Ankara’dan yola çıkan ancak İstanbul’a sokulmayan öğrencilere destek amacıyla İzmit’ten otobüsle Çamlıca gişelerine gelen “Öğrenci Kolektifleri” grubu polis tarafından engellendi. Kocaelili öğrenciler polis kontrolünde D-100 Karayolu’ndan İzmit’e döndü. Merkez Bankası Kavşağı’nda otobüsten inen grup, polis gözetiminde kent içinde yürüyüp Sabri Yalım Parkı’nda basın açıklaması yapmak istedi. Grup trafik akışını engelleyince polis tarafından uyarıldı. Öğrenciler ceplerindeki yumurtaları polise attı. Polis öğrencilere müdahale etti, 15 kişiyi gözaltına aldı.
Polisin sert müdahalesi, yaşananların duyulmasının ardından çeşitli illerde yapılan eylemlerle protesto edildi.

Kimyasal müdahaleye doğal tedavi

POLİSİN sıktığı biber gazı sonrası gazdan etkilenen öğrenciler dinlenme tesisinin açık bölümlerine, çimenlere, asfalta uzanıp acıyla çığlıklar attı. Acı içinde kıvranan öğrencileri gören tesisteki çalışanlar sağlam öğrencilere maden suyu ve limon verdi. Öğrenciler de, biber gazından perişan olan arkadaşlarının gözlerine maden suyu dökerek, limon sıkarak acılarını dindirmeye çalıştı.

Böcek ilaçlar gibi

Çevik Kuvvet polisi ile öğrenciler karşı karşıya gelince önce sözlü müdahele oldu.
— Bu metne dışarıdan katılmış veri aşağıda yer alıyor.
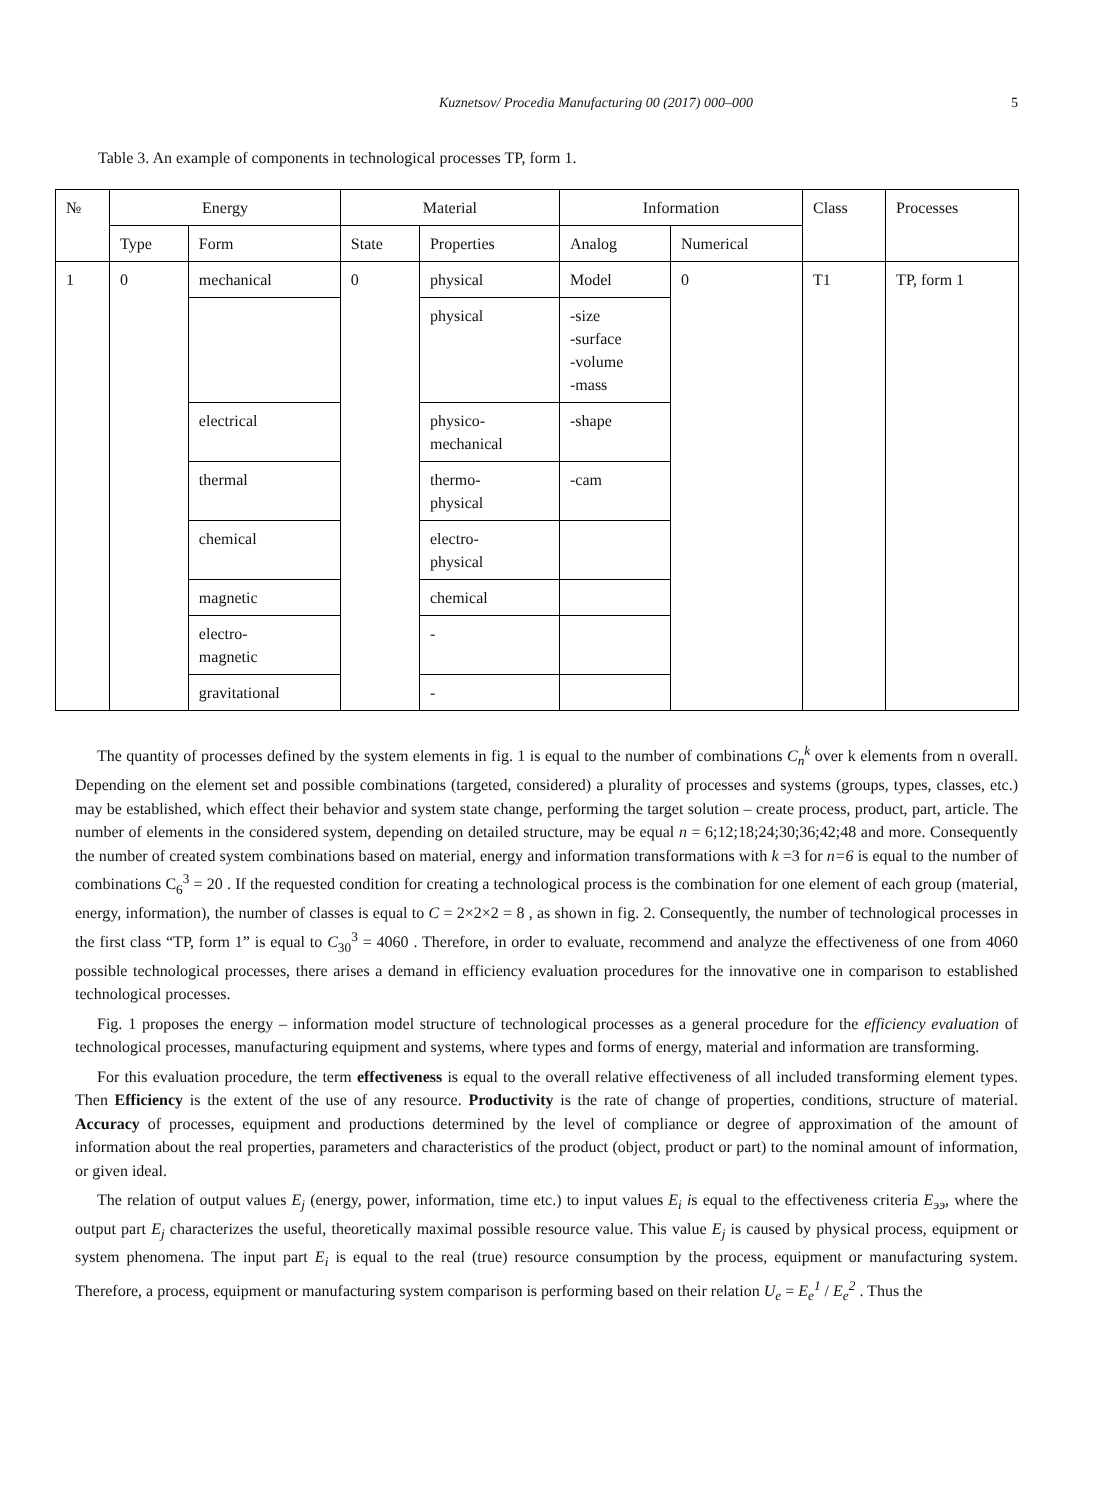Kuznetsov/ Procedia Manufacturing 00 (2017) 000–000 5
Table 3. An example of components in technological processes TP, form 1.
| № | Energy | | Material | | Information | | Class | Processes |
| --- | --- | --- | --- | --- | --- | --- | --- | --- |
| | Type | Form | State | Properties | Analog | Numerical | | |
| 1 | 0 | mechanical | 0 | physical | Model | 0 | T1 | TP, form 1 |
| | | | | physical | -size -surface -volume -mass | | | |
| | | electrical | | physico- mechanical | -shape | | | |
| | | thermal | | thermo- physical | -cam | | | |
| | | chemical | | electro- physical | | | | |
| | | magnetic | | chemical | | | | |
| | | electro- magnetic | | - | | | | |
| | | gravitational | | - | | | | |
The quantity of processes defined by the system elements in fig. 1 is equal to the number of combinations C<sub>n</sub><sup>k</sup> over k elements from n overall. Depending on the element set and possible combinations (targeted, considered) a plurality of processes and systems (groups, types, classes, etc.) may be established, which effect their behavior and system state change, performing the target solution – create process, product, part, article. The number of elements in the considered system, depending on detailed structure, may be equal n = 6;12;18;24;30;36;42;48 and more. Consequently the number of created system combinations based on material, energy and information transformations with k =3 for n=6 is equal to the number of combinations C<sub>6</sub><sup>3</sup> = 20 . If the requested condition for creating a technological process is the combination for one element of each group (material, energy, information), the number of classes is equal to C = 2×2×2 = 8 , as shown in fig. 2. Consequently, the number of technological processes in the first class “TP, form 1” is equal to C<sub>30</sub><sup>3</sup> = 4060 . Therefore, in order to evaluate, recommend and analyze the effectiveness of one from 4060 possible technological processes, there arises a demand in efficiency evaluation procedures for the innovative one in comparison to established technological processes.
Fig. 1 proposes the energy – information model structure of technological processes as a general procedure for the efficiency evaluation of technological processes, manufacturing equipment and systems, where types and forms of energy, material and information are transforming.
For this evaluation procedure, the term effectiveness is equal to the overall relative effectiveness of all included transforming element types. Then Efficiency is the extent of the use of any resource. Productivity is the rate of change of properties, conditions, structure of material. Accuracy of processes, equipment and productions determined by the level of compliance or degree of approximation of the amount of information about the real properties, parameters and characteristics of the product (object, product or part) to the nominal amount of information, or given ideal.
The relation of output values E<sub>j</sub> (energy, power, information, time etc.) to input values E<sub>i</sub> is equal to the effectiveness criteria E<sub>ээ</sub>, where the output part E<sub>j</sub> characterizes the useful, theoretically maximal possible resource value. This value E<sub>j</sub> is caused by physical process, equipment or system phenomena. The input part E<sub>i</sub> is equal to the real (true) resource consumption by the process, equipment or manufacturing system. Therefore, a process, equipment or manufacturing system comparison is performing based on their relation U<sub>e</sub> = E<sub>e</sub><sup>1</sup> / E<sub>e</sub><sup>2</sup> . Thus the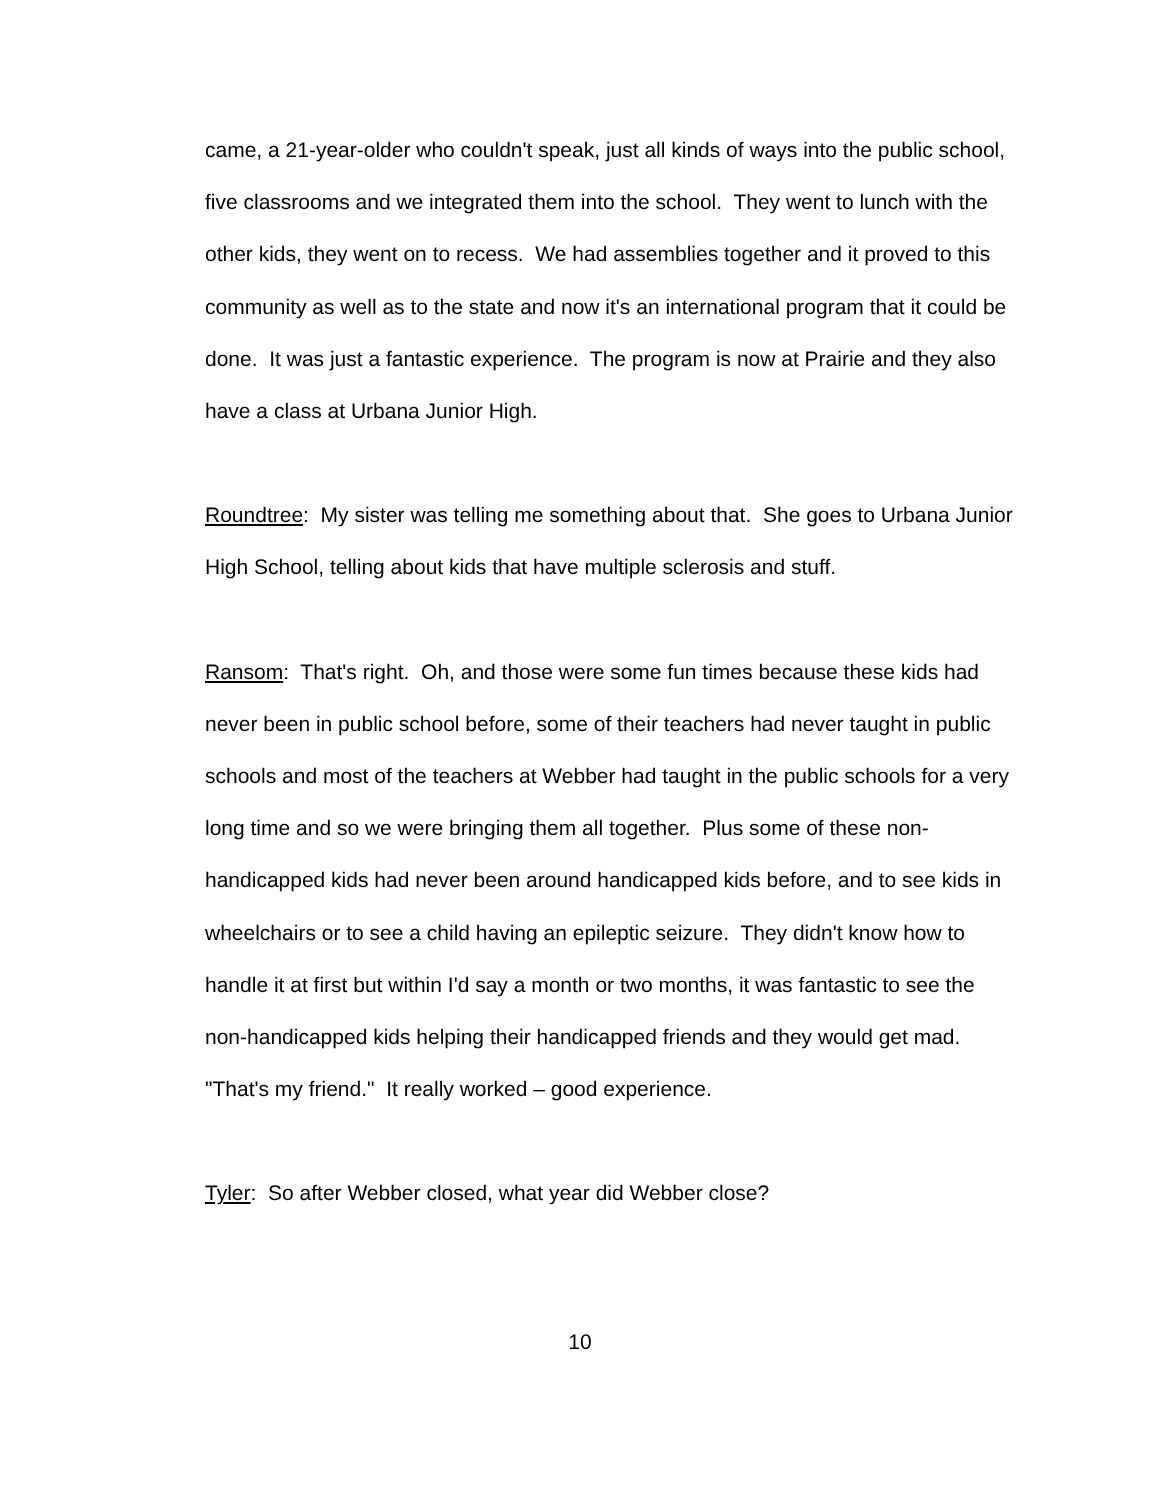came, a 21-year-older who couldn't speak, just all kinds of ways into the public school, five classrooms and we integrated them into the school. They went to lunch with the other kids, they went on to recess. We had assemblies together and it proved to this community as well as to the state and now it's an international program that it could be done. It was just a fantastic experience. The program is now at Prairie and they also have a class at Urbana Junior High.
Roundtree: My sister was telling me something about that. She goes to Urbana Junior High School, telling about kids that have multiple sclerosis and stuff.
Ransom: That's right. Oh, and those were some fun times because these kids had never been in public school before, some of their teachers had never taught in public schools and most of the teachers at Webber had taught in the public schools for a very long time and so we were bringing them all together. Plus some of these non-handicapped kids had never been around handicapped kids before, and to see kids in wheelchairs or to see a child having an epileptic seizure. They didn't know how to handle it at first but within I'd say a month or two months, it was fantastic to see the non-handicapped kids helping their handicapped friends and they would get mad. "That's my friend." It really worked – good experience.
Tyler: So after Webber closed, what year did Webber close?
10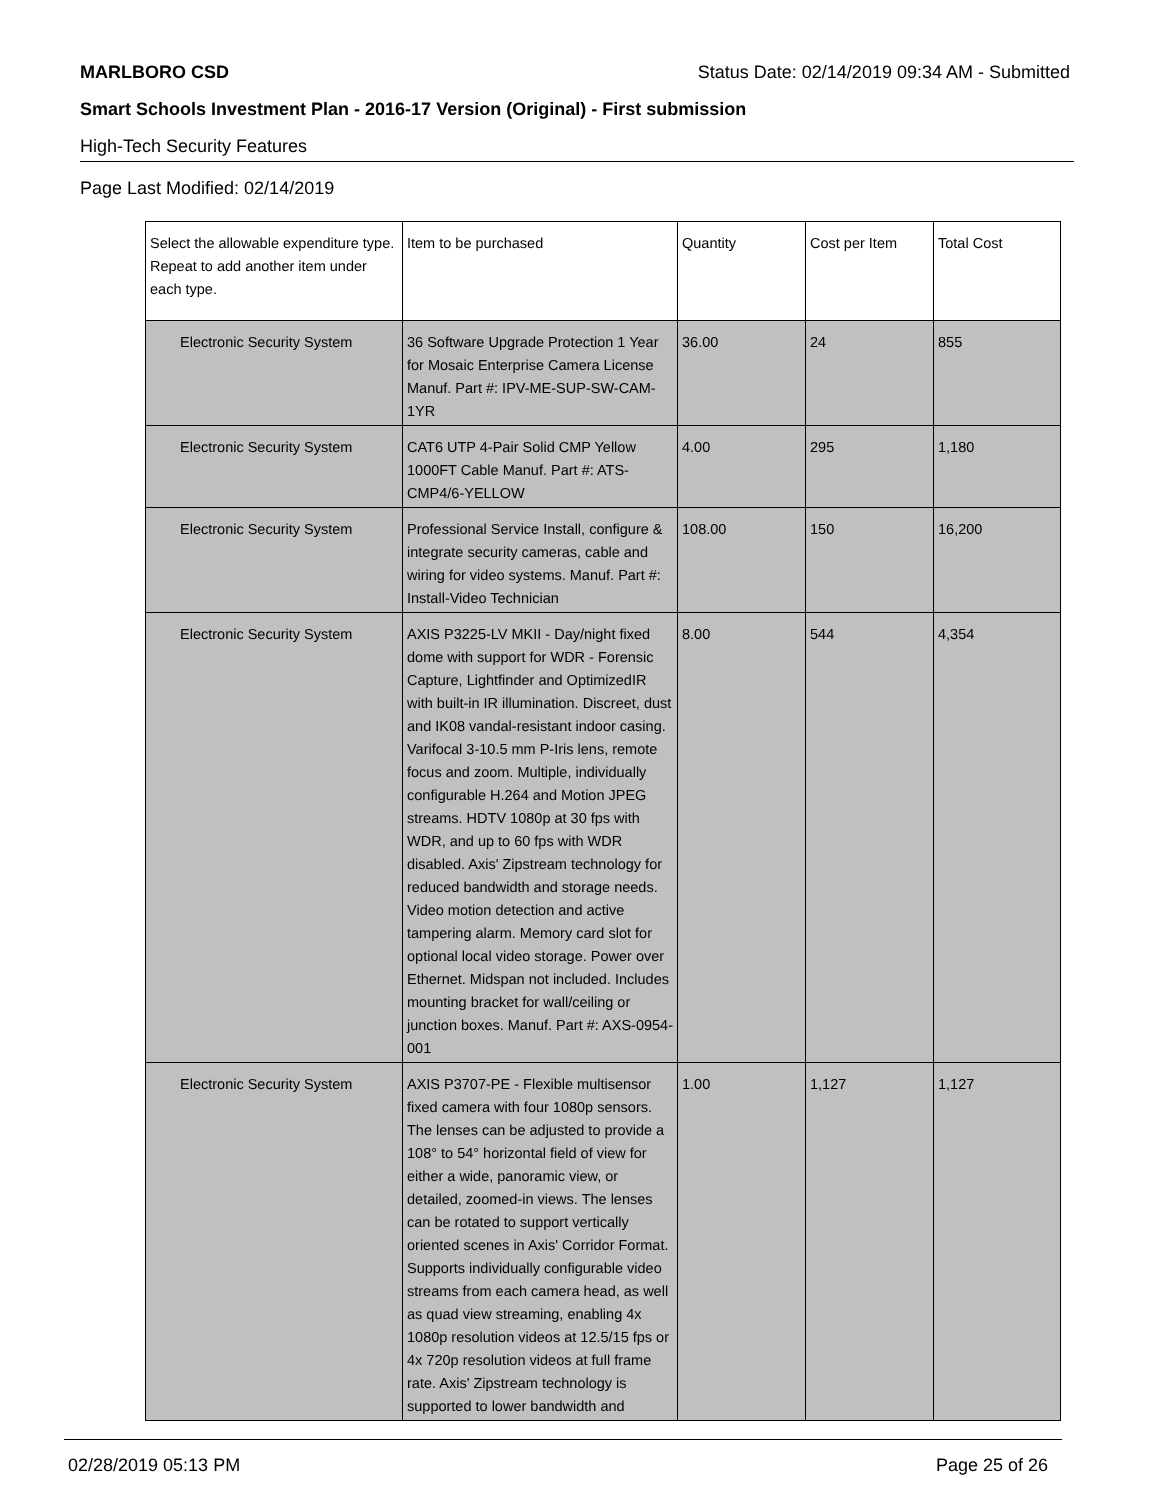MARLBORO CSD Status Date: 02/14/2019 09:34 AM - Submitted
Smart Schools Investment Plan - 2016-17 Version (Original) - First submission
High-Tech Security Features
Page Last Modified: 02/14/2019
| Select the allowable expenditure type. Repeat to add another item under each type. | Item to be purchased | Quantity | Cost per Item | Total Cost |
| --- | --- | --- | --- | --- |
| Electronic Security System | 36 Software Upgrade Protection 1 Year for Mosaic Enterprise Camera License Manuf. Part #: IPV-ME-SUP-SW-CAM-1YR | 36.00 | 24 | 855 |
| Electronic Security System | CAT6 UTP 4-Pair Solid CMP Yellow 1000FT Cable Manuf. Part #: ATS-CMP4/6-YELLOW | 4.00 | 295 | 1,180 |
| Electronic Security System | Professional Service Install, configure & integrate security cameras, cable and wiring for video systems. Manuf. Part #: Install-Video Technician | 108.00 | 150 | 16,200 |
| Electronic Security System | AXIS P3225-LV MKII - Day/night fixed dome with support for WDR - Forensic Capture, Lightfinder and OptimizedIR with built-in IR illumination. Discreet, dust and IK08 vandal-resistant indoor casing. Varifocal 3-10.5 mm P-Iris lens, remote focus and zoom. Multiple, individually configurable H.264 and Motion JPEG streams. HDTV 1080p at 30 fps with WDR, and up to 60 fps with WDR disabled. Axis' Zipstream technology for reduced bandwidth and storage needs. Video motion detection and active tampering alarm. Memory card slot for optional local video storage. Power over Ethernet. Midspan not included. Includes mounting bracket for wall/ceiling or junction boxes. Manuf. Part #: AXS-0954-001 | 8.00 | 544 | 4,354 |
| Electronic Security System | AXIS P3707-PE - Flexible multisensor fixed camera with four 1080p sensors. The lenses can be adjusted to provide a 108° to 54° horizontal field of view for either a wide, panoramic view, or detailed, zoomed-in views. The lenses can be rotated to support vertically oriented scenes in Axis' Corridor Format. Supports individually configurable video streams from each camera head, as well as quad view streaming, enabling 4x 1080p resolution videos at 12.5/15 fps or 4x 720p resolution videos at full frame rate. Axis' Zipstream technology is supported to lower bandwidth and | 1.00 | 1,127 | 1,127 |
02/28/2019 05:13 PM Page 25 of 26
Ardından gözyaşartıcı gaz ve coplu müdahele başladı. Gazlı müdahalede polislerin sırtlarında taşıdığı daha çok yangın söndürme tüplerine benzeyen basınçlı tüplerden yapıldı. Bu yöntem, uzak mesafeden tüfekle atılan gaz bombasına oranla çok daha etkili. Bir polis yetkilisi likit olan gazın rüzgarla kolayca yok olmadığı için eylemcinin etkisiz hale getirilmesinde iki kat daha etkili olduğunu söyledi.

Sanki sahra hastanesi

Çevik Kuvvet polisleri yere düşen öğrencilere de acımadan, cop ve tekmelerle vurup yerlerde sürükleyerek gözaltına aldı. Müdahale sırasında yakın mesafeden yüzlerine gaz isabet eden öğrenciler kendilerini dinlenme tesisindeki çimenlerin üzerine attı. Dinlenme tesisinin önü savaş ya da afetlerde kurulan sahra hastanelerini aratmadı.

Arkadaş desteği

POLİSİN gözaltı furyası sürerken, gazdan etkilenen öğrencilere ilk yardımı yine arkadaşları yaptı. Çayırlara uzanan ve fenalık geçiren öğrencilere, gazdan etkilenmeyen arkadaşları tarafından ilk yardım yapıldı. Bazı öğrenciler, dayak yiyen ve biber gazından gözleri perişan olan arkadaşlarına, “Dayanın Dev-Genç’liler, bu acı da geçecek” diyerek psikolojik destek vermeye çalıştı.